(任务要求):
**1.** Light OJ 1054 题解中,为何要乘以 (1-q) 的逆元?请依据题解原文,用一至三句话加以说明。
**2.** 请列出 Light OJ 1054 题解代码中以 #include 引入的全部头文件。
**3.** 请接续 Light OJ 1054 题解的代码,从其末尾处往下编写。

== 选段原文 ==

Light OJ 1054 Efficient Pseudo Code 求n^m的约数和

题目来源:Light OJ 1054 Efficient Pseudo Code

题意:求n的m次这个数的所有的约数和

思路:首先对于一个数n = p1^a1*p2^a2*p3^a3*…*pk^ak  约束和s = (p1^0+p1^1+p1^2+…p1^a1)(p2^0+p2^1+p2^2+…p2^a2)…(pk^0+pk^1+pk^2+…pk^ak)

然后就是先求素数表 分解因子 然后求p1^0+p1^1+p1^2+…p1^a1 这是一个以1开始的等比数列 就是(1-q^n)/(1-q) 最高次用快速幂求 此外有除法 除以(1-q)乘以(1-q)的逆元

#include <cstdio>
#include <cstring>
#include <algorithm>
#include <cmath>
using namespace std;
typedef long long LL;
const long long mod = 1000000007;
const int maxn = 1000010;
//筛素数
int vis[maxn];
LL prime[maxn];

LL pow_mod(LL a, LL p)
{
	LL ans = 1;
	while(p)
	{
		if(p&1)
		{
			ans *= a;
			ans %= mod;
		}
		a *= a;
		a %= mod;
		p >>= 1;
	}
	return ans;
}

void sieve(int n)
{
	int m = sqrt(n+0.5);
	memset(vis, 0, sizeof(vis));
	vis[0] = vis[1] = 1;
	for(int i = 2; i <= m; i++)
		if(!vis[i])
			for(int j = i*i; j <= n; j += i)
				vis[j] = 1;
}

int get_primes(int n)
{
	sieve(n);
	int c = 0;
	for(int i = 2; i <= n; i++)
		if(!vis[i])
			prime[c++] = i;
	return c;
}
int main()
{
	int c = get_primes(100000);
	int cas = 1;
	int T;
	scanf("%d", &T);
	while(T--)

===
== 所给数据 ==

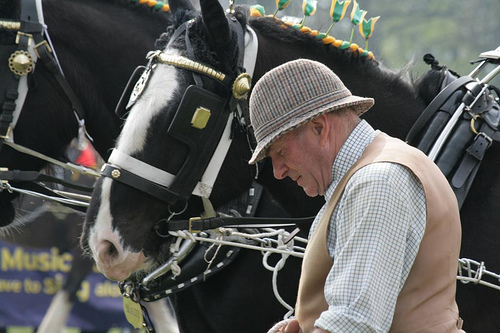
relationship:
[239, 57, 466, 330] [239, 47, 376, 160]
man wearing hat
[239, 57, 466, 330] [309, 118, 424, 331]
man wearing shirt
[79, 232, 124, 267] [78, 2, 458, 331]
nose belonging to horse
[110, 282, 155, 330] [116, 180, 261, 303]
yellow tag hanging from strap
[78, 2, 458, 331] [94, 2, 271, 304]
horse wearing harness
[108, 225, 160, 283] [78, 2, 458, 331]
mouth belonging to horse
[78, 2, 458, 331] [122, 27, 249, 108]
horse wearing something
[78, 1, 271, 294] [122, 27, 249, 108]
head wearing something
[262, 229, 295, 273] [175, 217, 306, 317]
knot on rope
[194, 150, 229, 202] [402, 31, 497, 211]
belt on sadle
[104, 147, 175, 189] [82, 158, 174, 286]
strap on nose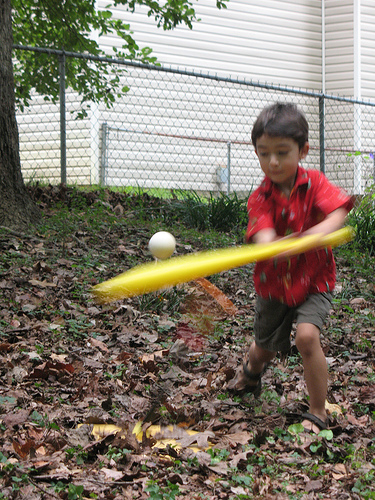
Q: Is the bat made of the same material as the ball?
A: Yes, both the bat and the ball are made of plastic.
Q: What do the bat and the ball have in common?
A: The material, both the bat and the ball are plastic.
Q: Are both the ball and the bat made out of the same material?
A: Yes, both the ball and the bat are made of plastic.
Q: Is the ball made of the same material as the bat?
A: Yes, both the ball and the bat are made of plastic.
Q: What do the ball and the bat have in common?
A: The material, both the ball and the bat are plastic.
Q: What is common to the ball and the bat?
A: The material, both the ball and the bat are plastic.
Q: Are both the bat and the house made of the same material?
A: No, the bat is made of plastic and the house is made of metal.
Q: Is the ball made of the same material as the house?
A: No, the ball is made of plastic and the house is made of metal.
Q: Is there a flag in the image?
A: No, there are no flags.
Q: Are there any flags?
A: No, there are no flags.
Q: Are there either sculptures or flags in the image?
A: No, there are no flags or sculptures.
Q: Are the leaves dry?
A: Yes, the leaves are dry.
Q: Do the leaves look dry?
A: Yes, the leaves are dry.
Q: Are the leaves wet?
A: No, the leaves are dry.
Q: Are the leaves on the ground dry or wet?
A: The leaves are dry.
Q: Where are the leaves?
A: The leaves are on the ground.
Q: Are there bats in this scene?
A: Yes, there is a bat.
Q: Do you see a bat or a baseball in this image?
A: Yes, there is a bat.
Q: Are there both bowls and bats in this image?
A: No, there is a bat but no bowls.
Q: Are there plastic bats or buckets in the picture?
A: Yes, there is a plastic bat.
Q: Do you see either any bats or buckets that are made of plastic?
A: Yes, the bat is made of plastic.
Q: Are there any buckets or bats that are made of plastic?
A: Yes, the bat is made of plastic.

===

(任务解答):
**1.** 每个素因子对应的 p^0+p^1+…+p^a 是以 1 开始的等比数列,其和为 (1-q^n)/(1-q),计算中含有除法。因此,题解将除以 (1-q) 改为乘以 (1-q) 的逆元。

**2.** cstdio、cstring、algorithm、cmath

**3.**
	{
		LL n, m, ans = 1;
		scanf("%lld %lld", &n, &m);

		for(int i = 0; i < c && prime[i]*prime[i] <= n; i++)
		{
			if(n%prime[i] == 0)
			{
				int sum = 0;
				while(n%prime[i] == 0)
				{
					sum++;
					n /= prime[i];

				}
				ans *= pow_mod(prime[i], sum*m+1)-1;
				ans %= mod;
				ans *= pow_mod(prime[i]-1, mod-2);
				ans %= mod;
				//ans = (ans+mod)%mod;
			}
		}
		if(n > 1)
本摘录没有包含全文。